How does the EPF select stocks?
No stock selection is involved. Though the mandated investment rules allow the scheme to invest in any listed stock on which derivatives are available, the EPFO’s current equity investments are being made only through exchange-traded funds.
This year, the scheme plans to invest 25 per cent of the allocated ₹5,000 crore in SBI Mutual Fund’s Sensex Exchange Traded Fund and 75 per cent in SBI Mutual Fund’s Nifty Exchange Traded Fund. SBI Mutual Fund will charge 7 basis points (7 paise for every ₹100 managed) as fees for managing the EPF money, of which 5 basis points will go to the fund and 2 basis points towards investor education initiatives.
Do I face higher risk to my capital, now that it has begun to invest in equities?
No. The EPFO is taking real baby steps with its stock market investments.
The equity ceiling of 15 per cent exists only in theory. For the current year 2015-16, the sum invested in equities will be capped at ₹5,000 crore.
This is 5 per cent of the incremental inflows of ₹1 lakh crore that the EPFO expects to receive from subscribers this year. At last count, the EPFO managed a total portfolio of ₹6.5 lakh crore (under the PF and pension schemes). The equity investments, even if they hit the limit of ₹5,000 crore, will amount to just 0.7 per cent of this portfolio.
So, for every ₹100 of subscriber money that is already in the EPF, only 70 paise is being deployed in equities.
Even if this becomes zero (which is highly unlikely) ₹99.3 of every ₹100 you invested will still remain safe in gilt and bond investments.

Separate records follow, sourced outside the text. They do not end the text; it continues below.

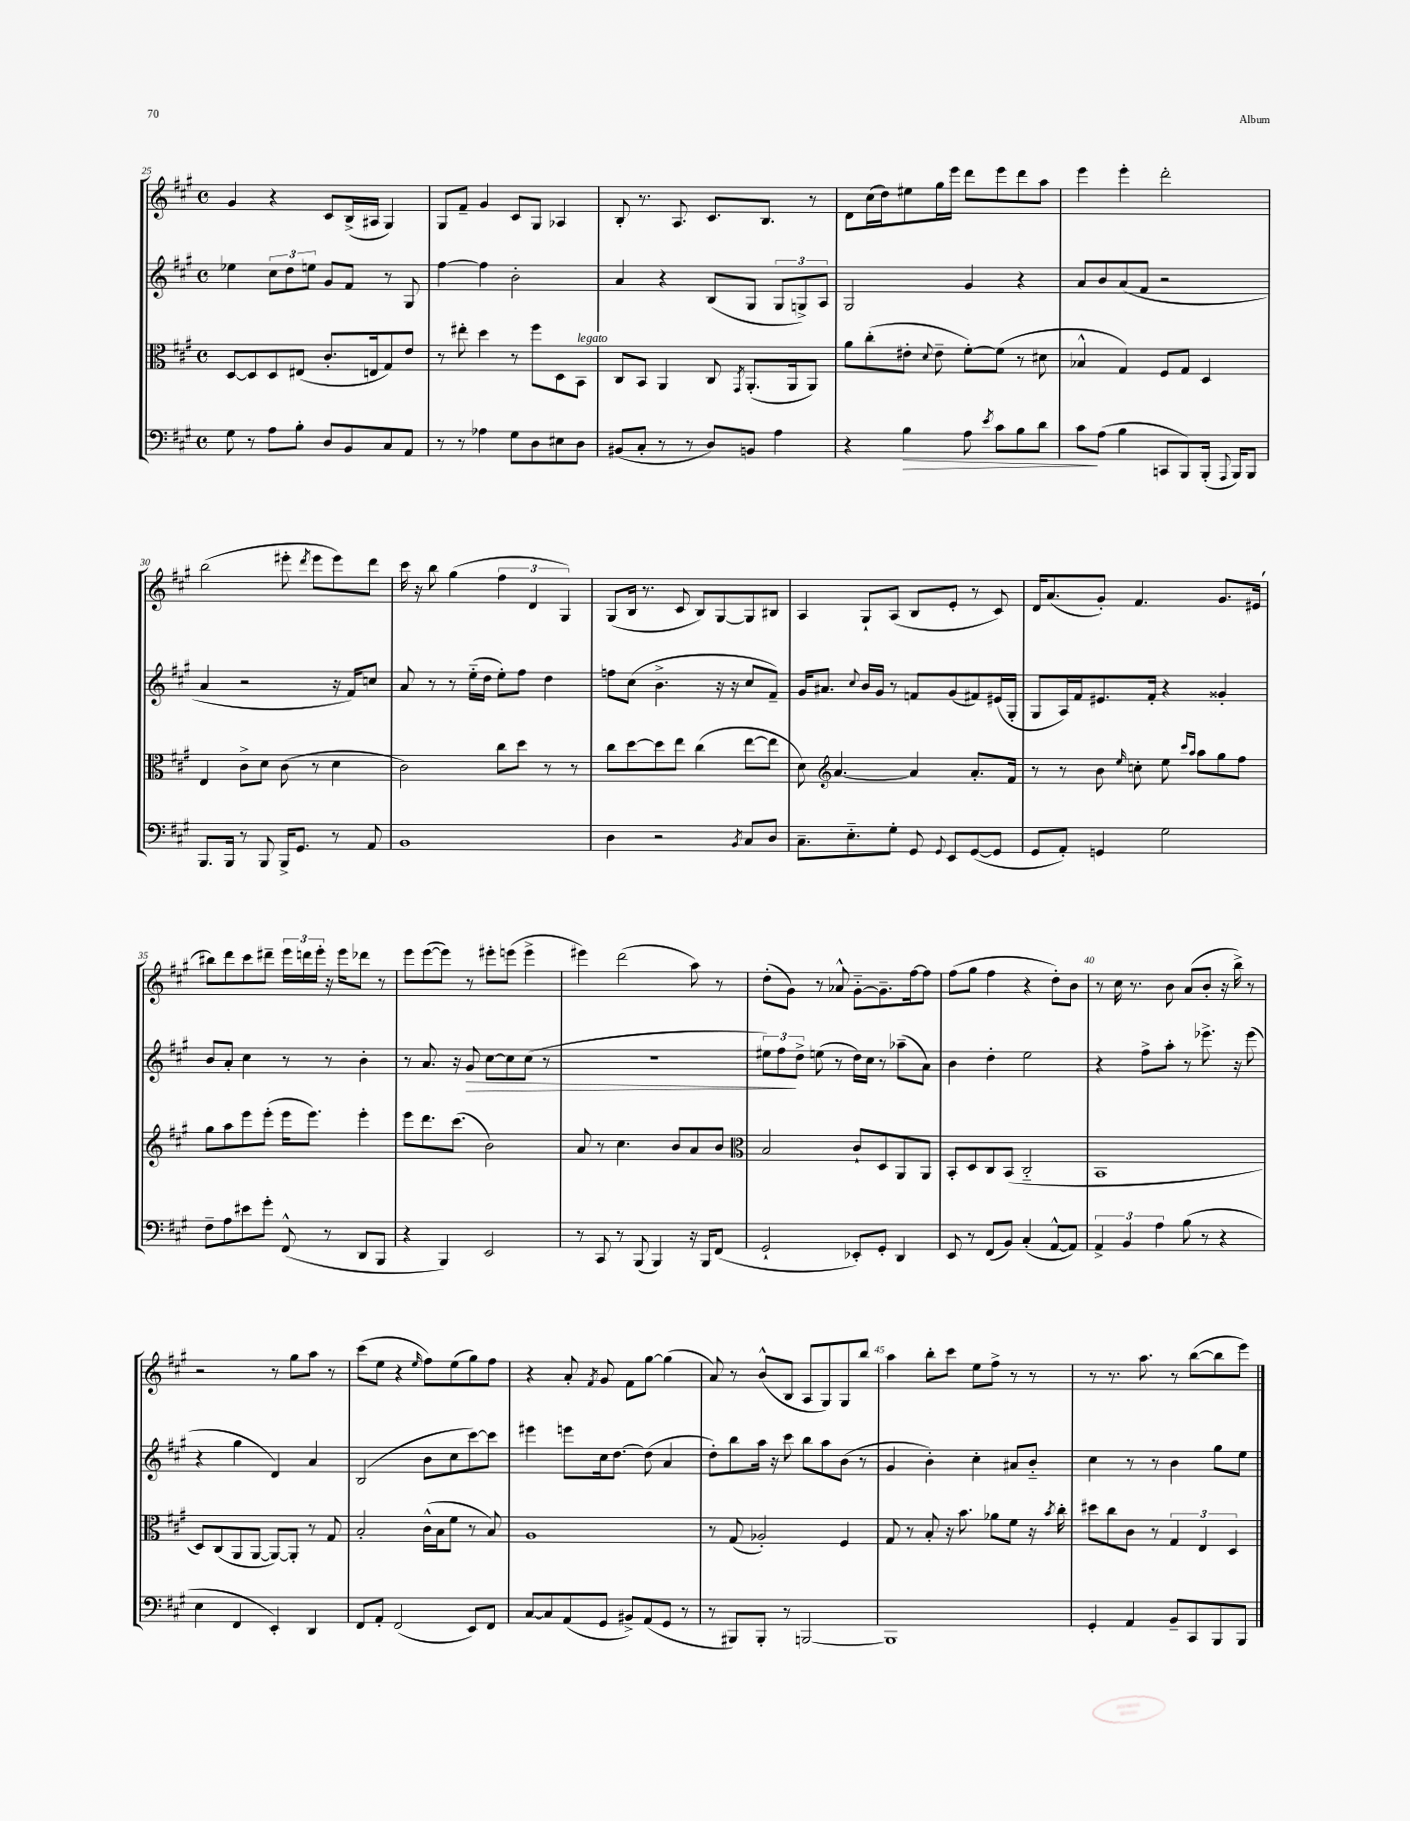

**kern	**kern	**kern	**kern
*staff4	*staff3	*staff2	*staff1
*clefF4	*clefC3	*clefG2	*clefG2
*k[f#c#g#]	*k[f#c#g#]	*k[f#c#g#]	*k[f#c#g#]
*M4/4	*M4/4	*M4/4	*M4/4
*met(c)	*met(c)	*met(c)	*met(c)
8G#	[8D	4ee-	4g#
8r	8D]	.	.
8A	8D	12cc#	4r
.	.	12dd	.
8B'	(8E#	.	.
.	.	12ee	.
8D	8.c#'	8g#	8c#
8BB	.	8f#	(16B^
.	16E	.	16A#
8C#	8G#)	8r	4G#)
8AA	8e	8G#	.
=	=	=	=
8r	8r	[4ff#	8G#
8r	8ee#'	.	8f#~
4A-	4dd	4ff#]	4g#
8G#	8r	2b'	8c#
8D	8ff#	.	8G#
8E#	8D	.	4A-
8D	8BB	.	.
=	=	=	=
(8BB#	8C#	4a	8B'
8C#'	8BB	.	8.r
8r	4AA	4r	.
.	.	.	8.A
8r	.	.	.
8D)	8C#	(8B	8.c#
.	8qGG#	.	.
8BB	(8.AA'	8G#	.
.	.	.	8.B
4A	.	12G#	.
.	16AA	.	.
.	.	12G^)	.
.	8AA)	.	8r
.	.	12A	.
=	=	=	=
4r	8a	2G#	8d
.	(8cc#'	.	(16cc#
.	.	.	16dd)
4B	8e#'	.	8ee#
.	8qqd	.	.
.	8e#~	.	16gg#
.	.	.	16eee
8A	[8f#')	4g#	8ddd
8qe	.	.	.
8c#	(8f#]	.	8eee
8B	8r	4r	8ddd
8d	8d#	.	8aa
=	=	=	=
8c#	4B-^^	8a	4eee
(8A	.	8b	.
4B	4G#)	(8a	4eee'
.	.	8f#	.
8CC	8F#	2r	2ddd'
8BBB)	8G#	.	.
(16BBB'	4D	.	.
8qqAAA	.	.	.
16BBB)	.	.	.
8BBB	.	.	.
=	=	=	=
8.BBB	4E	4a	(2bb
16BBB	.	.	.
8r	8c#^	2r	.
8BBB	8d	.	.
16BBB^	(8c#	.	8eee#'
8.GG#	.	.	.
.	.	.	8qddd
.	8r	.	8eee#
8r	4d	16r	8eee#)
.	.	16f#)	.
8AA	.	8cc	8ddd
=	=	=	=
1BB	2c#)	8a	16ccc#
.	.	.	16r
.	.	8r	8bb
.	.	8r	(4gg#
.	.	(16ee'~	.
.	.	16dd	.
.	8cc#	8ee')	6ff#
.	8dd	8ff#	.
.	.	.	6d
.	8r	4dd	.
.	.	.	6G#)
.	8r	.	.
=	=	=	=
4D	8cc#	8ff	(8G#
.	[8dd	(8cc#	16B
.	.	.	8.r
2r	8dd]	4.b^	.
.	8ee	.	8c#
.	(4cc#	.	8B)
.	.	16r	[8G#
.	.	16r	.
8qBB	.	.	.
8C#	[8ee	8cc#	8G#]
8D	8ee]	8f#~)	8B#
=	=	=	=
8.C#~	8d)	16g#	4A
.	.	8.a#	.
*	*clefG2	*	*
.	[4.a	.	.
8.E'~	.	.	.
.	.	8qqcc#	.
.	.	16b	8G#`
.	.	16g#	.
8G#'	.	8r	(8A
8GG#	4a]	8f	8B
8qqGG#	.	.	.
8EE	.	(8g#	8e'
([8GG#	8.a'	8f#)	8r
8GG#]	.	(16e#	8c#)
.	16f#	16G#'	.
=	=	=	=
8GG#	8r	8G#	16d
.	.	.	(8.a
8AA')	8r	16A)	.
.	.	16f#	.
4GG	8b	8.e#	8g#')
.	16qqee	.	.
.	8cc'	.	4.f#
.	.	16f#'	.
2G#	8ee	4r	.
.	16qqccc#	.	.
.	16qqaa	.	.
.	8aa	.	.
.	8gg#	4g##'	8.g#
.	8ff#	.	.
.	.	.	(16e#
=	=	=	=
8F#~	8gg#	8b	8bb#)
8A	8aa	8a'	8ddd
8e#	8eee	4cc#	8ccc#
8g#'	(8eee'	.	8ddd#~
(8FF#^^	16eee	8r	24eee
.	.	.	24ddd
.	8.eee)	.	.
.	.	.	24eee'
8r	.	8r	16r
.	.	.	16eee
8DD	4eee'	4b'	8ddd-
8BBB	.	.	8r
=	=	=	=
4r	8eee	8r	8eee
.	8.ddd	8.a	([8eee
4BBB)	.	.	8eee])
.	(8.ccc#	16r	.
.	.	8g#	8r
2EE	2b)	[8cc#	8eee#'
.	.	8cc#]	(8eee
.	.	(8cc#	4eee^
.	.	8r	.
=	=	=	=
8r	8a	1r	4eee#)
8CC#	8r	.	.
8r	4.cc#	.	(2ddd
(8BBB	.	.	.
4BBB)	.	.	.
.	8b	.	.
16r	8a	.	8aa)
16BBB	.	.	.
(8FF#	8b	.	8r
=	=	=	=
*	*clefC3	*	*
2GG#`	2B	12ee#)	(8dd'
.	.	12ff#	.
.	.	.	8g#)
.	.	12dd^	.
.	.	(8ee	8r
.	.	8r	8a-^^
8EE-')	8c#`	16dd)	[8g#'~
.	.	16cc#	.
8GG#'	8D	8r	8.g#~]
4DD	8AA	(8aa-~	.
.	.	.	[16ff#
.	8AA	8a)	8ff#]
=	=	=	=
8EE	8BB'	4b	(8ff#
8r	8D	.	8gg#
(8FF#	8C#	4dd'	4ff#
8BB)	(8BB	.	.
(4C#'	2C#'~	2ee	4r
[8AA^^	.	.	8dd')
8AA])	.	.	8b
=	=	=	=
6AA^	1BB	4r	8r
.	.	.	16cc#
6BB	.	.	.
.	.	.	8.r
.	.	8ff#^	.
6A	.	.	.
.	.	8aa'	8b
(8B	.	8r	(8a
8r	.	8.eee-^	8b'
4r	.	.	16r
.	.	16r	16bb^)
.	.	(8eee-	8r
=	=	=	=
4E	8D)	4r	2r
.	(8C#	.	.
4FF#	8AA	4gg#	.
.	[8AA	.	.
4EE')	8AA_)	4d)	8r
.	8AA']	.	8gg#
4DD	8r	4a	8aa
.	8G#	.	8r
=	=	=	=
8FF#	2B'	(2B	(8ccc#
8AA'	.	.	8ee
(2FF#	.	.	4r
.	.	.	16qqee
.	(16c#^^	8b	8ff#)
.	16B	.	.
.	8f#	8cc#	(8ee
8EE)	8r	[8ccc#)	8gg#)
8FF#	8B)	8ccc#]	8ff#
=	=	=	=
[8C#	1A	4eee#	4r
8C#]	.	.	.
(8AA	.	8eee	8a'
.	.	.	8qf#
8GG#	.	16cc#	8g#
.	.	[8.dd	.
8BB#^)	.	.	8f#
(8AA	.	(8dd]	[8gg#
8GG#	.	4a	(4gg#]
8r	.	.	.
=	=	=	=
8r	8r	8dd')	8a)
8BBB#)	(8G#	8bb	8r
8BBB#'	2A-')	16aa	(8b^^
.	.	16r	.
8r	.	8ccc#	8B
[2BBB	.	8bb	8A
.	.	8aa	8G#)
.	4F#	(8b	8G#
.	.	8r	8bb
=	=	=	=
1BBB]	8G#	4g#	4aa
.	8r	.	.
.	8B'	4b')	8bb'
.	16r	.	8ccc#
.	8.b	.	.
.	.	4cc#'	8ee
.	8a-	.	8ff#^
.	8f#	8a#	8r
.	16r	8b'~	8r
.	8qb	.	.
.	16cc#'	.	.
=	=	=	=
4GG#'	8dd#	4cc#	8r
.	8cc#	.	8.r
4AA	8c#	8r	.
.	.	.	8.aa
.	8r	8r	.
8BB~	6G#	4b	8r
8CC#	.	.	([8bb
.	6E	.	.
8BBB	.	8gg#	8bb]
.	6D	.	.
8BBB	.	8ee	8eee)
==	==	==	==
*-	*-	*-	*-
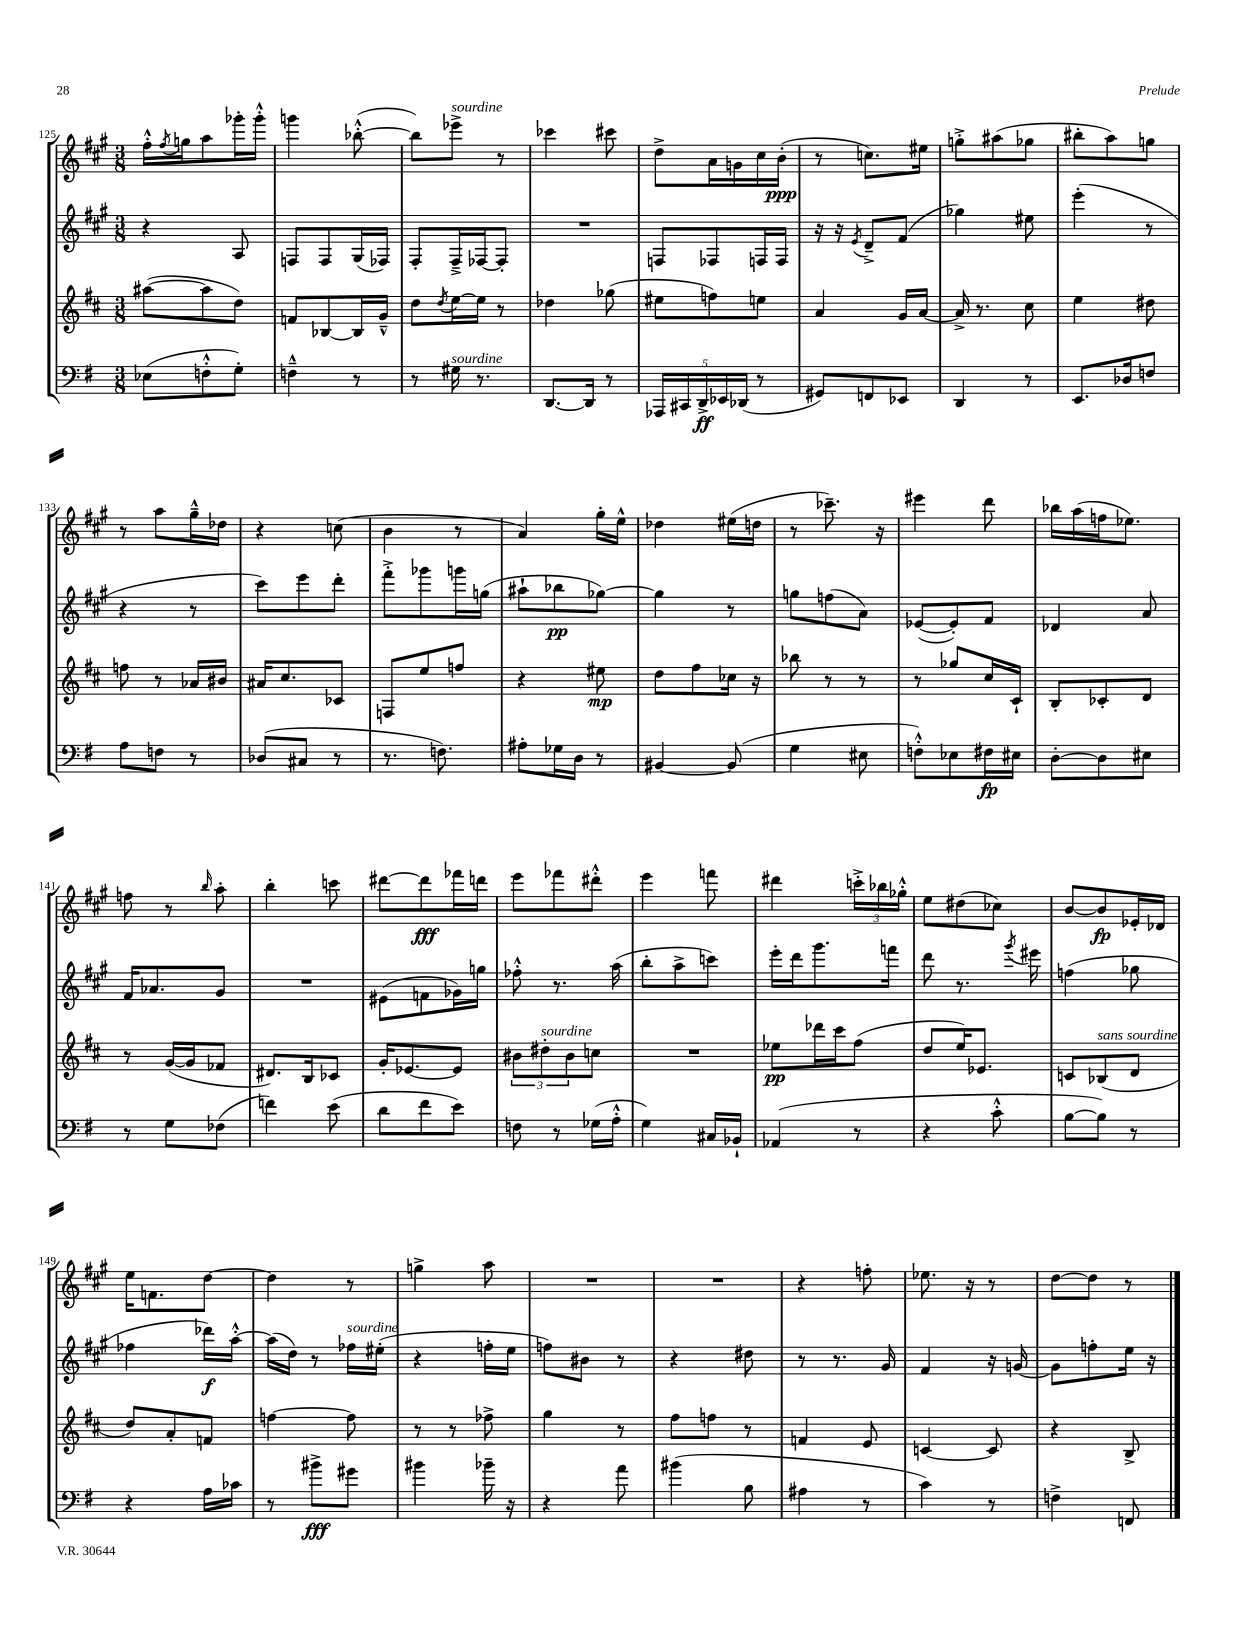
<<
\new StaffGroup <<
\new Staff = "s0" {
    \clef treble \key a \major \numericTimeSignature \time 3/8
    fis''16-.-^ \acciaccatura { fis''8 } g''16 a''8 ges'''16-. ges'''16-.-^ |
    g'''4 bes''8~-.-^( |
    bes''8) ees'''8->^\markup { \italic "sourdine" } r8 |
    ces'''4 cis'''8 |
    d''8-> a'16 g'16 cis''16 b'16-.\ppp( |
    r8 c''8.) eis''16 |
    g''8-.-> ais''8( ges''8 |
    bis''8-. a''8) g''8 |
    r8 a''8 gis''16---^ des''16 |
    r4 c''8( |
    b'4 r8 |
    a'4) gis''16-. e''16-^ |
    des''4 eis''16( d''16 |
    r8 ces'''8.--) r16 |
    eis'''4 d'''8 |
    bes''16 a''16( f''16 ees''8.) |
    f''8 r8 \grace { b''16 } a''8-. |
    b''4-. c'''8 |
    dis'''8~ dis'''8\fff fes'''16 d'''16 |
    e'''8 fes'''8 dis'''8-.-^ |
    e'''4 f'''8 |
    dis'''4 \tuplet 3/2 { c'''16-.-> bes''16 ges''16-.-^ } |
    e''8 dis''8( ces''8) |
    b'8~ b'8\fp ees'16-. des'16 |
    e''16 f'8. d''8~ |
    d''4 r8 |
    g''4-> a''8 |
    R4. |
    R4. |
    r4 f''8-. |
    ees''8. r16 r8 |
    d''8~ d''8 r8 \bar "|." |
}
\new Staff = "s1" {
    \clef treble \key a \major \numericTimeSignature \time 3/8
    r4 a8 |
    f8 f8 gis16( fes16) |
    fis8-. fis16---> fes16~ fes8-. |
    R4. |
    f8 fes8 f16 f16 |
    r16 r16 \acciaccatura { e'8 } d'8---> fis'8( |
    ges''4) eis''8 |
    e'''4-.( r8 |
    r4 r8 |
    cis'''8) e'''8 d'''8-. |
    fis'''8-.-> ges'''8 g'''16 g''16( |
    ais''8-! bes''8\pp ges''8~) |
    ges''4 r8 |
    g''8 f''8( a'8) |
    ees'8~( ees'8-.) fis'8 |
    des'4 a'8 |
    fis'16 aes'8. gis'8 |
    R4. |
    eis'8( f'8 ges'16) g''16 |
    fes''8-.-^ r8. a''16( |
    b''8-. a''8-> c'''8) |
    e'''16-. d'''16 gis'''8. f'''16 |
    d'''8 r8. \acciaccatura { gis'''8 } eis'''16 |
    f''4( ges''8 |
    fes''4 des'''16\f) a''16~-.-^ |
    a''16( d''16) r8 fes''16^\markup { \italic "sourdine" } eis''16-.( |
    r4 f''16-. e''16 |
    f''8) bis'8 r8 |
    r4 dis''8 |
    r8 r8. gis'16 |
    fis'4 r16 g'16~ |
    g'8 f''8-. e''16 r16 \bar "|." |
}
\new Staff = "s2" {
    \clef treble \key d \major \numericTimeSignature \time 3/8
    ais''8~( ais''8 d''8) |
    f'8 bes8~ bes16 g'16---^ |
    d''8 \acciaccatura { d''8 } e''16~ e''16 r8 |
    des''4 ges''8( |
    eis''8 f''8) e''8 |
    a'4 g'16 a'16~ |
    a'16-> r8. cis''8 |
    e''4 dis''8 |
    f''8 r8 aes'16 bis'16 |
    ais'16 cis''8. ces'8 |
    f8 e''8 f''8 |
    r4 eis''8\mp |
    d''8 fis''8 ces''16 r16 |
    bes''8 r8 r8 |
    r8 ges''8 cis''16 cis'16-! |
    b8-. ces'8-. d'8 |
    r8 g'16~( g'16 fes'8 |
    dis'8.) b16 ces'8 |
    g'16-. ees'8.~ ees'8 |
    \tuplet 3/2 { bis'8 dis''8-.^\markup { \italic "sourdine" } bis'8 } c''8 |
    R4. |
    ees''8\pp des'''16 cis'''16 fis''8( |
    d''8 e''16) ees'8. |
    c'8 bes8^\markup { \italic "sans sourdine" }( d'8 |
    d''8) a'8-. f'8 |
    f''4~ f''8 |
    r8 r8 fes''8-> |
    g''4 r8 |
    fis''8 f''8 r8 |
    f'4 e'8 |
    c'4~ c'8 |
    r4 b8-> \bar "|." |
}
\new Staff = "s3" {
    \clef bass \key g \major \numericTimeSignature \time 3/8
    ees8( f8-.-^ g8-.) |
    f4---^ r8 |
    r8 gis16^\markup { \italic "sourdine" } r8. |
    d,8.~ d,16 r8 |
    \tuplet 5/4 { aes,,16 cis,16 d,16->\ff ees,16 des,16( } r8 |
    gis,8) f,8 ees,8 |
    d,4 r8 |
    e,8. des16 f8 |
    a8 f8 r8 |
    des8( cis8 r8 |
    r8. f8.) |
    ais8-. ges16 d16 r8 |
    bis,4~ bis,8( |
    g4 eis8 |
    f8-.-^) ees8 fis16\fp eis16 |
    d8~-. d8 eis8 |
    r8 g8 fes8( |
    f'4) e'8( |
    d'8 fis'8 e'8) |
    f8 r8 ges16( a16-.-^ |
    g4) cis16 bes,16-! |
    aes,4( r8 |
    r4 c'8-.-^ |
    b8~ b8) r8 |
    r4 a16 ces'16 |
    r8 bis'8->\fff gis'8 |
    bis'4 bes'16-- r16 |
    r4 a'8 |
    bis'4( b8 |
    ais4 r8 |
    c'4) r8 |
    f4-> f,8 \bar "|." |
}
>>
>>
\layout { \context { \Score currentBarNumber = #125 } }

But on the flip side, if the money doubles, don’t expect it to generate a big kicker to your returns this year.
Who manages the other 99.3 per cent?
The EPFO’s debt investments are managed by SBI and four other private sector fund managers. The trustees allocate the EPF kitty between these fund managers and monitor that the money is managed according to the investment pattern.
While SBI has been a portfolio manager for the EPFO from 1995, the four other private sector fund managers were inducted eight years ago to improve fund management. At present, ICICI Securities Primary Dealership, Reliance AMC, HSBC AMC and UTI AMC are the private sector managers.
How are they selected?
They are selected through a bidding process, once every three years. The current managers have just been appointed for the period from 2015 to 2018. The EPFO selects the managers based on their ability to bid the lowest fee for managing the EPF kitty entrusted to them.
How are EPFO returns earned? Why don’t they move with inflation or interest rates?
The EPFO ‘declares’ the annual interest paid out to subscribers each year. This interest is decided based on the surplus of its income over expenses.
The fund earns income from the interest on government deposits, gilts, corporate bonds and the other securities it holds in its portfolio.
It incurs costs on subscriber payouts and expenses. In the last four years, the fund has been unable to declare more than 8.75 per cent a year.
While EPF returns depend on the fund’s annual income, the Employees Pension Scheme has been running a deficit for several years. According to a recent valuation report, by end of 2013-14, the pension scheme faced a deficit of ₹7,800 crore.